The data: Begin
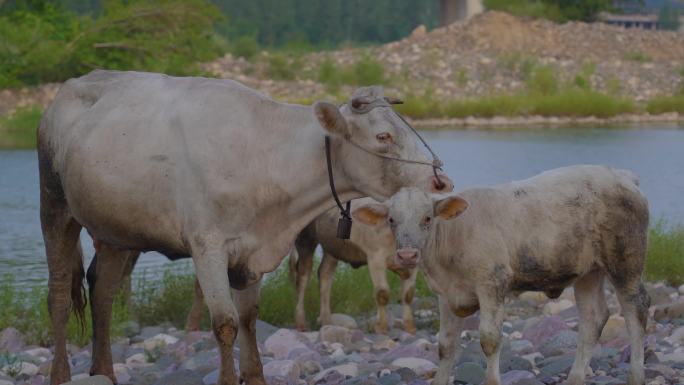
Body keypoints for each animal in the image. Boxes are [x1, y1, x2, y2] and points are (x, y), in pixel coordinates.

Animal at [288, 198, 416, 332]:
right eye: (392, 218)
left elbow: (408, 294)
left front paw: (410, 327)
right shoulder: (376, 257)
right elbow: (382, 293)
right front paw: (381, 327)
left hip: (332, 246)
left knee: (324, 273)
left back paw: (327, 322)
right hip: (305, 238)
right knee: (303, 275)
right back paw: (301, 323)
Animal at [356, 165, 648, 384]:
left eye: (427, 218)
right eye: (391, 220)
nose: (407, 255)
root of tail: (621, 175)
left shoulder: (492, 282)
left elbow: (489, 338)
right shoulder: (445, 293)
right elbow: (445, 345)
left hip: (626, 260)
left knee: (636, 313)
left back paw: (636, 376)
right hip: (588, 271)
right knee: (592, 319)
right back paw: (575, 378)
The data: End
- Exercise details -
Tell how many lines in the data hold the string "shoulder", giving the number by itself.

- Exercise solution -
3